I sat down in some of the webinars assembled discussing the phenomenon of community pantries to listen to the experiences of members of the Non family in ground zero, and also to find out how the experience has been for other pantries elsewhere. In a talk with Prof. Jio Guiang and Assistant Prof. Dakila Yee on Facebook, Patreng recalled how learning protest art theory in her time at the UP College of Fine Arts seeded the thought of placing a cart of food by a sidewalk on Maginhawa Street, at once disrupting order and giving the makeshift installation meaning outside the artwork’s creator. She also talked about food security being the community pantry’s primary advocacy: How food is a basic human need that governs all our days and touches on too many aspects of living.
In other webinars, Patreng and her eldest sister Jenny talked about institutionalizing the pantries, tying up with local governments, making direct arrangements with farmers and other suppliers, peaceably facing the police, and digitizing the existing pantries to even out the distribution of goods. This complex groundwork is probably why those one-trick ponies, Lorraine Badoy and Gen. Antonio Parlade Jr., couldn’t even begin to fathom the bold truth and simplicity in the community pantry mantra “Magbigay ayon sa kakayahan. Kumuha batay sa pangangailangan.”

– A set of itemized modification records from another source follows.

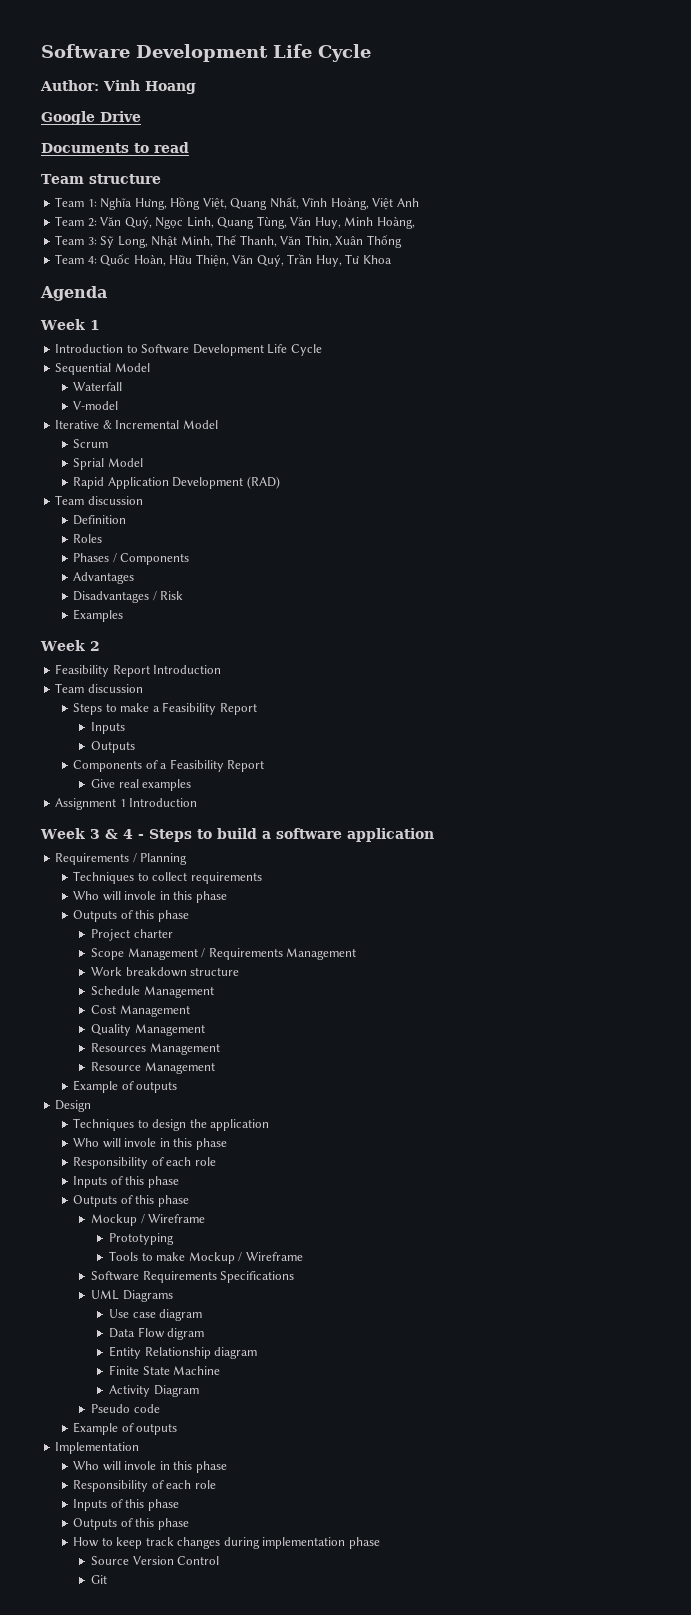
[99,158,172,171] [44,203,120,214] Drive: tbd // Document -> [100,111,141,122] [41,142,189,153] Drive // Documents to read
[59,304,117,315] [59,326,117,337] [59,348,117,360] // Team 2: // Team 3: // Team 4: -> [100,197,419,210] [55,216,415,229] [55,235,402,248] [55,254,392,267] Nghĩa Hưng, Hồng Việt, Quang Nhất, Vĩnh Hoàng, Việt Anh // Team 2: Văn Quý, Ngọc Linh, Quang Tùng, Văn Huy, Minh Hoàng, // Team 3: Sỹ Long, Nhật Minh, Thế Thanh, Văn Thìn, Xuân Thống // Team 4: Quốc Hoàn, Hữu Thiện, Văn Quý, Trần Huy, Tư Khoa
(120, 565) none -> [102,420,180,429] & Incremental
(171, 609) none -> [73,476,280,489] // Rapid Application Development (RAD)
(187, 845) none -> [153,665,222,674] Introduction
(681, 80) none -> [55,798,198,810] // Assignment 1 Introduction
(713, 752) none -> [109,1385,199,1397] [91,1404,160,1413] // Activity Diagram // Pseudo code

The feeling one got from these webinars was that there is daunting work to be done in so little time, and in this pandemic, too. Outside, there are vultures who are using the moment in anticipation of next year’s elections. But the communities, the pantry organizers, and the Nons in particular are all committed to keeping the flame lit. It must also be said that in giving what one could, these people and communities have given way more than anyone could ask for.

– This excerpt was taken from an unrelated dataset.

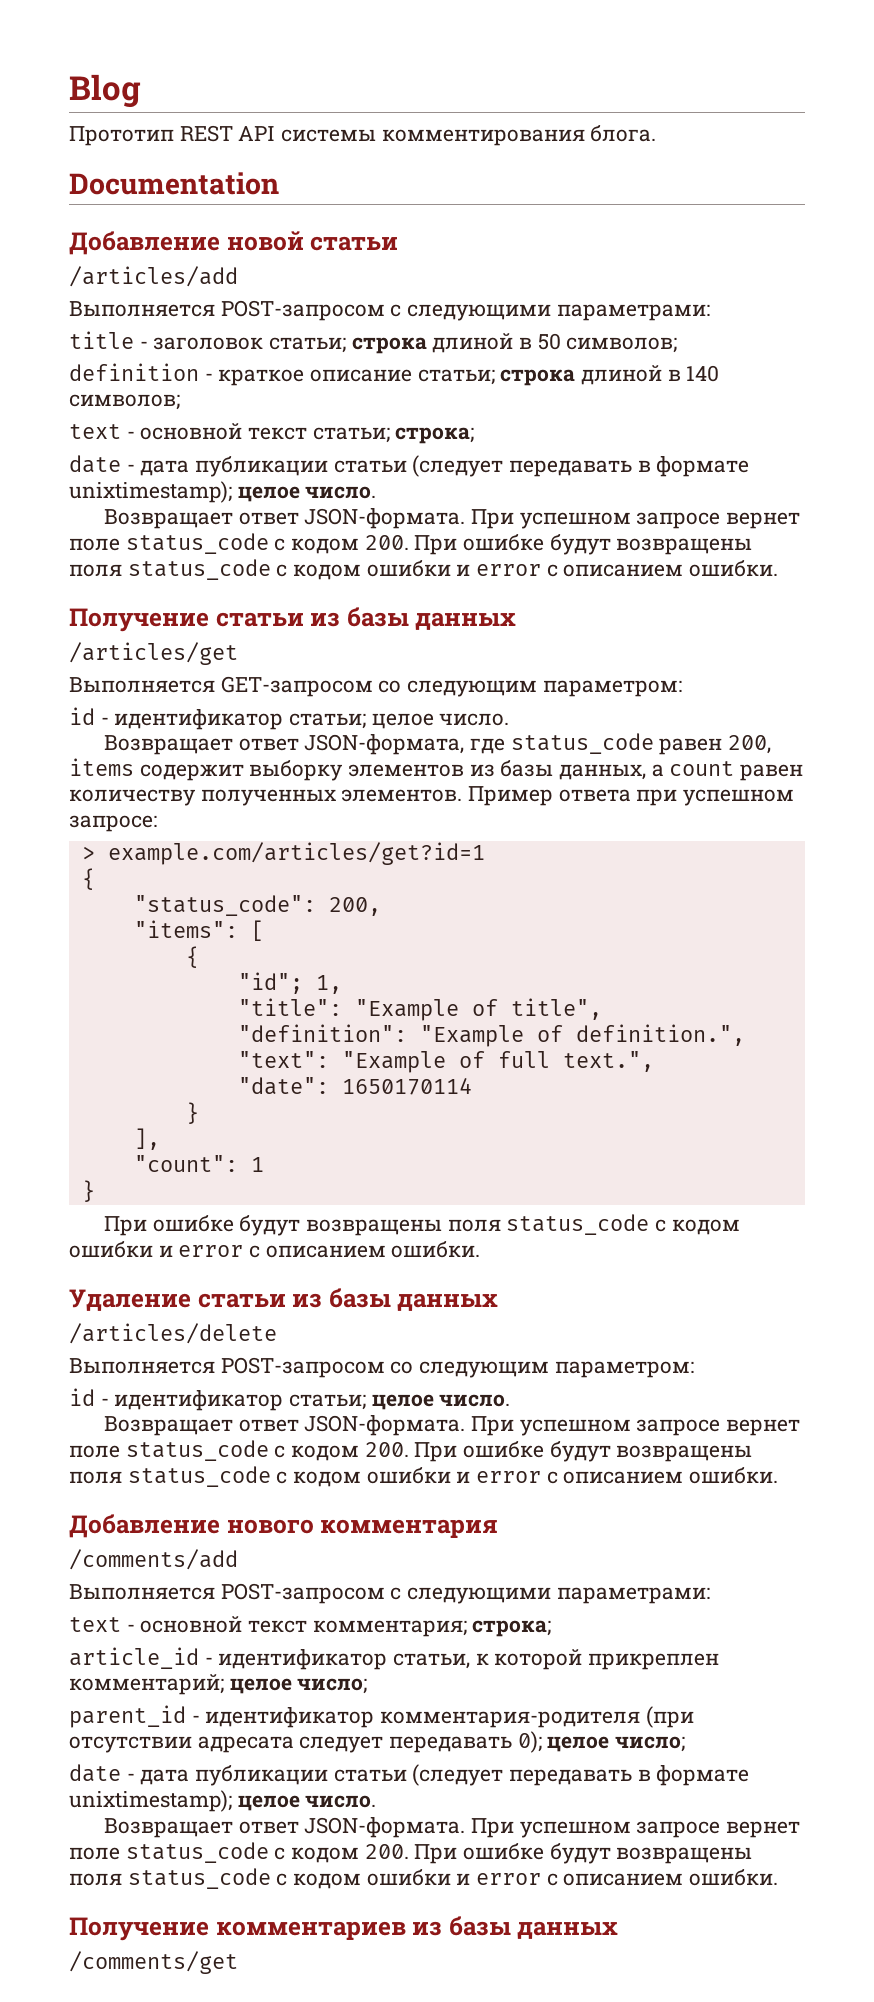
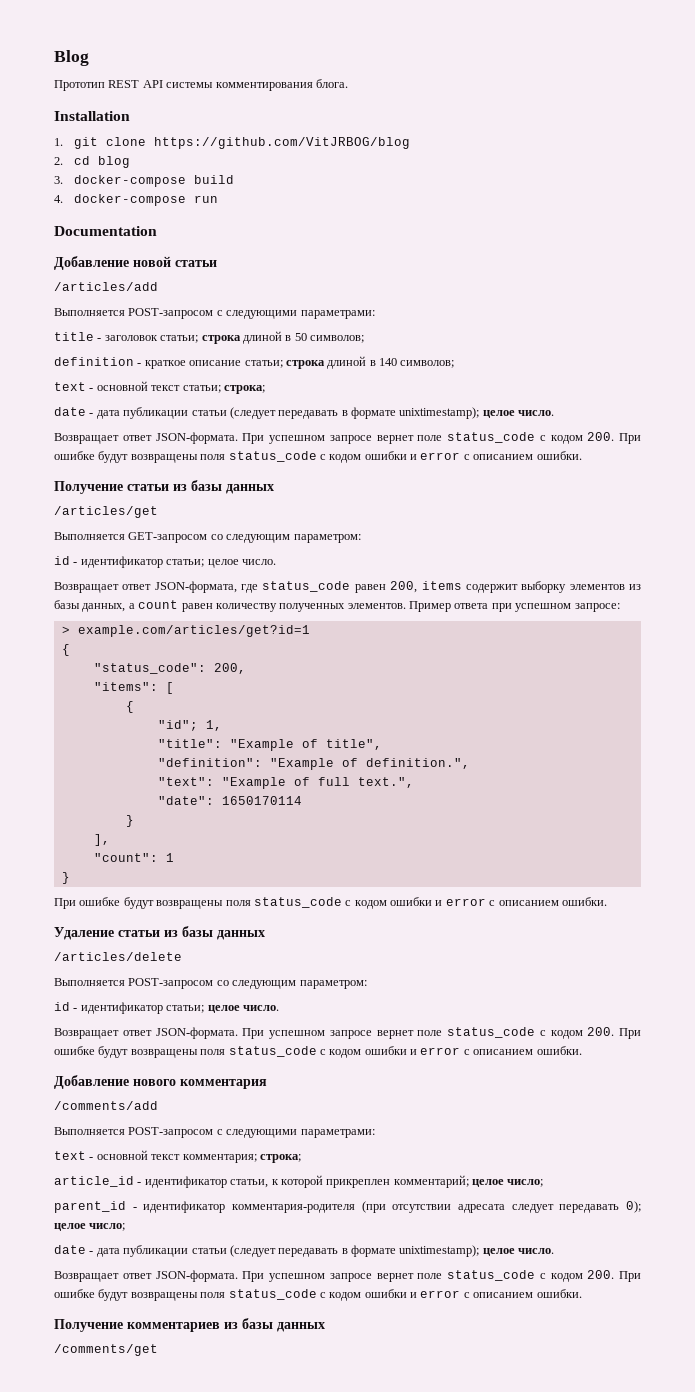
(657, 133) none -> [54,111,130,121] [54,137,410,149] [54,156,130,168] [54,175,234,187] [54,194,218,206] // Installation // 1. git clone https://github.com/VitJRBOG/blog // 2. cd blog // 3. docker-compose build // 4. docker-compose run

The Non children have been my friends since college; Michael, my orgmate in undergrad at the UP Asosasyon ng mga Kabataang Artista, Kritiko, at Iskolar ng Sining at Kultura (UP Asterisk); and Patreng, later also an orgmate at the UP Mountaineers. It was a good 10 years ago when Michael and I and some of our orgmates spent evenings to mornings arguing about ways to change the world, drinking at Sarah’s (a watering hole in Barangay Krus na Ligas) then transferring to our orgmates’ apartments come closing time. Dyana, their older sister, and Michael were known in our circles to be indefatigable in their principles. Little did we know that it was Patreng, the youngest, who would get the limelight and stand out so strongly at this harsh and cruel time. Even so, I’m sure Patreng would be the last person to take any credit for all the good she has done. She has elevated the community first, served the masses first. It is even clearer now, after all the threats and the praises she has received, that she was built for this.

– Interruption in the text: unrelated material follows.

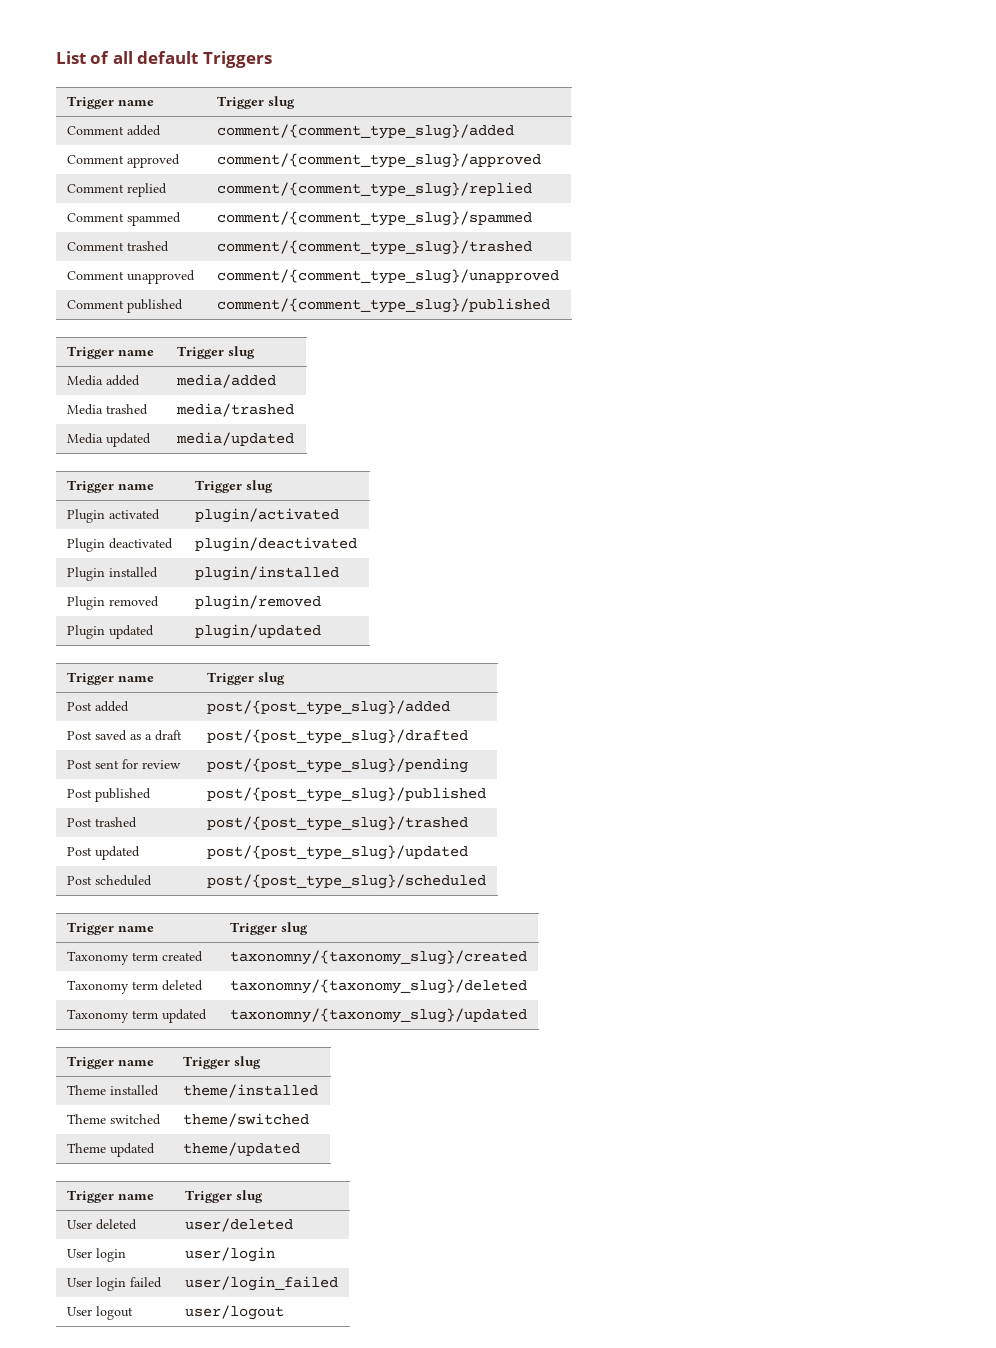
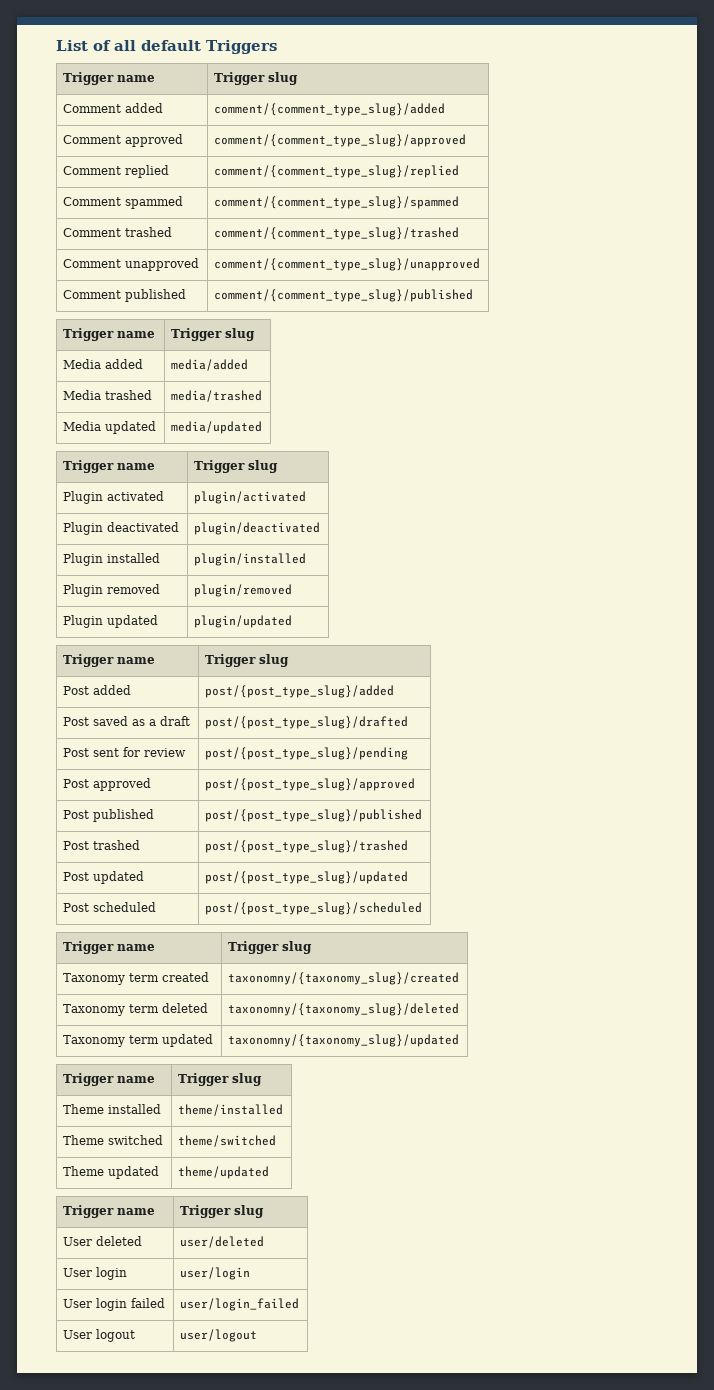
(468, 765) none -> [63,778,152,791] [205,778,416,791] // Post approved | post/{post_type_slug}/approved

When it comes down to it, the survival and longevity of the community pantries require real hard work and elbow grease. But one of the many things the past 30 days has reminded us is how we dreamt of a fairer world when we were younger, and that vision answers the question of the pantry’s sustainability easily: Isn’t carrying on with this simply the right thing to do?
I end with a line from David Graeber, the anthropologist: “The ultimate, hidden truth of the world is that it is something that we make and could just as easily make differently.”
DLS Pineda is an educator in Agusan del Norte. He finished his BA and MA in Creative Writing at the University of the Philippines Diliman.